Mesmo se eu parasse de viajar no futuro e me estabelecesse em um país em algum lugar, não acho que escolheria viver em nenhuma das pontas dessa estrada.

— Ah, lembrei — falei, gritando para parar o Príncipe Robert, que tinha começado a se afastar.

Ele se virou, sorrindo brilhantemente (mas ainda encharcado de sangue).

— O que é?

— … — O encarei e estendi minha mão.

— Hã? O que é isso? — Parecia que minha intenção não estava clara, pois ele inclinou a cabeça, confuso.

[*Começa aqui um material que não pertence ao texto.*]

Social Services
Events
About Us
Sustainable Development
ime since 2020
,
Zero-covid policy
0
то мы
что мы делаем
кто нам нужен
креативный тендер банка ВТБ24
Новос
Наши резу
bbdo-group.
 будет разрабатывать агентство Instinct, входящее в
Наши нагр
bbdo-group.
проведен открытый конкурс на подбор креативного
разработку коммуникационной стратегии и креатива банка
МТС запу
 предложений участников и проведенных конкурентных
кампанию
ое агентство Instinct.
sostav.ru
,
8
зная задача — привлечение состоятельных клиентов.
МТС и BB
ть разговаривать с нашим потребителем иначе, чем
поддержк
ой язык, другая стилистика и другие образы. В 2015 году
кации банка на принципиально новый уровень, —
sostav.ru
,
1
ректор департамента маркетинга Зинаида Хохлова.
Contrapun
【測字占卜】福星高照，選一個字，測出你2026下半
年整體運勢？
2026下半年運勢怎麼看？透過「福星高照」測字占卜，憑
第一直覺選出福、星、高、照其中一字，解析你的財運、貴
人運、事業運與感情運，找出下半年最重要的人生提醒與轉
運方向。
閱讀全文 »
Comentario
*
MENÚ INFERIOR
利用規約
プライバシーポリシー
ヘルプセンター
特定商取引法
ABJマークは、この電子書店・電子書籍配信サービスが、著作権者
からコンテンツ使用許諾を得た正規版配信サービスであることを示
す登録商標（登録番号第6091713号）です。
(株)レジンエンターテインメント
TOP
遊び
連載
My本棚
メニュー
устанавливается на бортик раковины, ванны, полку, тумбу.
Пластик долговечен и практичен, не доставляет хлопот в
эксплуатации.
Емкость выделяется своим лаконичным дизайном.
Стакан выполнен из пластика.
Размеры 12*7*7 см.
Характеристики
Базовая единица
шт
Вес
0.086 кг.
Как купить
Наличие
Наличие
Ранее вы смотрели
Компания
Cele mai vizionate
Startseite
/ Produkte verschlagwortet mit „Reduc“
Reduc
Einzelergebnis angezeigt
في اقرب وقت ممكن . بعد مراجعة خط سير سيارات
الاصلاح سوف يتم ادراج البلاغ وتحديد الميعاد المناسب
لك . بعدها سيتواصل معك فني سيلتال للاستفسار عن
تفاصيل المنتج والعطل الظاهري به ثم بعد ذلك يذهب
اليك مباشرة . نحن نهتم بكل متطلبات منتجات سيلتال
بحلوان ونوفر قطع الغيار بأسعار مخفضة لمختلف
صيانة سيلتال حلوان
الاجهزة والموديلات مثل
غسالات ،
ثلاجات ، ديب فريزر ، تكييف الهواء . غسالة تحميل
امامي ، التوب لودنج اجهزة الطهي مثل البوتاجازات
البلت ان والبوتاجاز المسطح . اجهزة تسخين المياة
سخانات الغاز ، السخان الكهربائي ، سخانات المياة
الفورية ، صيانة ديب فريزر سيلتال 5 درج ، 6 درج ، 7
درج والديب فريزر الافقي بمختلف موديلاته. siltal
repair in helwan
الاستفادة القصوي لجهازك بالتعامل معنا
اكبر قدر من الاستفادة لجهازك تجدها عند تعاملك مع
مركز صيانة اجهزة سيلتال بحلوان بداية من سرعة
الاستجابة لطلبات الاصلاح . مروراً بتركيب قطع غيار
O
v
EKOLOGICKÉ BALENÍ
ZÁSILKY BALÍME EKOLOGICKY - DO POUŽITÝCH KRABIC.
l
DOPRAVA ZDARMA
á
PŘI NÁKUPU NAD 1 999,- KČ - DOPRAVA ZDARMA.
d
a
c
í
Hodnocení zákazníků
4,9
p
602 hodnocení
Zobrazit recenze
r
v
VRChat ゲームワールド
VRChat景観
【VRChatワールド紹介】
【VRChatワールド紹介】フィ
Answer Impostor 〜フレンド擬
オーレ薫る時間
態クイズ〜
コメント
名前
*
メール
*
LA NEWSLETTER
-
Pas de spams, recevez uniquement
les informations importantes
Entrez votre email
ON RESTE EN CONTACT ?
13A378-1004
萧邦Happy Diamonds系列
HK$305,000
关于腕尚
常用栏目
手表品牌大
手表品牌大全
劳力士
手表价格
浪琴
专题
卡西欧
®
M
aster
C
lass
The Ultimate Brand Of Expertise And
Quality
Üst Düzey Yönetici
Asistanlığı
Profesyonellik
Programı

— Dez moedas de ouro, por favor — falei com um sorriso. — Como prometido, encontrei a princesa.

Algum tempo depois, em um país diferente, ouvi um boato sobre a Cidade Cata-Vento e a Cidade Roda D’água. Ambos os países agora reconheciam plenamente as relações entre pessoas do mesmo sexo, e cada uma havia feito seu próprio grau de progresso.

Parecia que as relações diplomáticas entre as duas cidades estava no mínimo florescendo.

E graças ao casamento da princesa da Cidade Cata-Vento com outra mulher, outros casais do mesmo sexo, que vinham mantendo seu amor em segredo, começaram a tornar tudo público.

Na Cidade Roda D’água, o príncipe fez um grande anúncio para encorajar esses casamentos: “Vamos subsidiar qualquer mulher que queira se casar com outra mulher!” Como resultado, os casais fizeram fila para estabelecer casamentos de fachada, o que aparentemente estava causando muitos problemas.

Dessa forma, os países que antes não tinham nada a oferecer além de rodas d’água e cata-ventos adquiriram algumas peculiaridades.

Ouvi dizer que estavam recebendo muitas visitas.

No entanto, a população parecia estar diminuindo.

Por que será que isso estava acontecendo?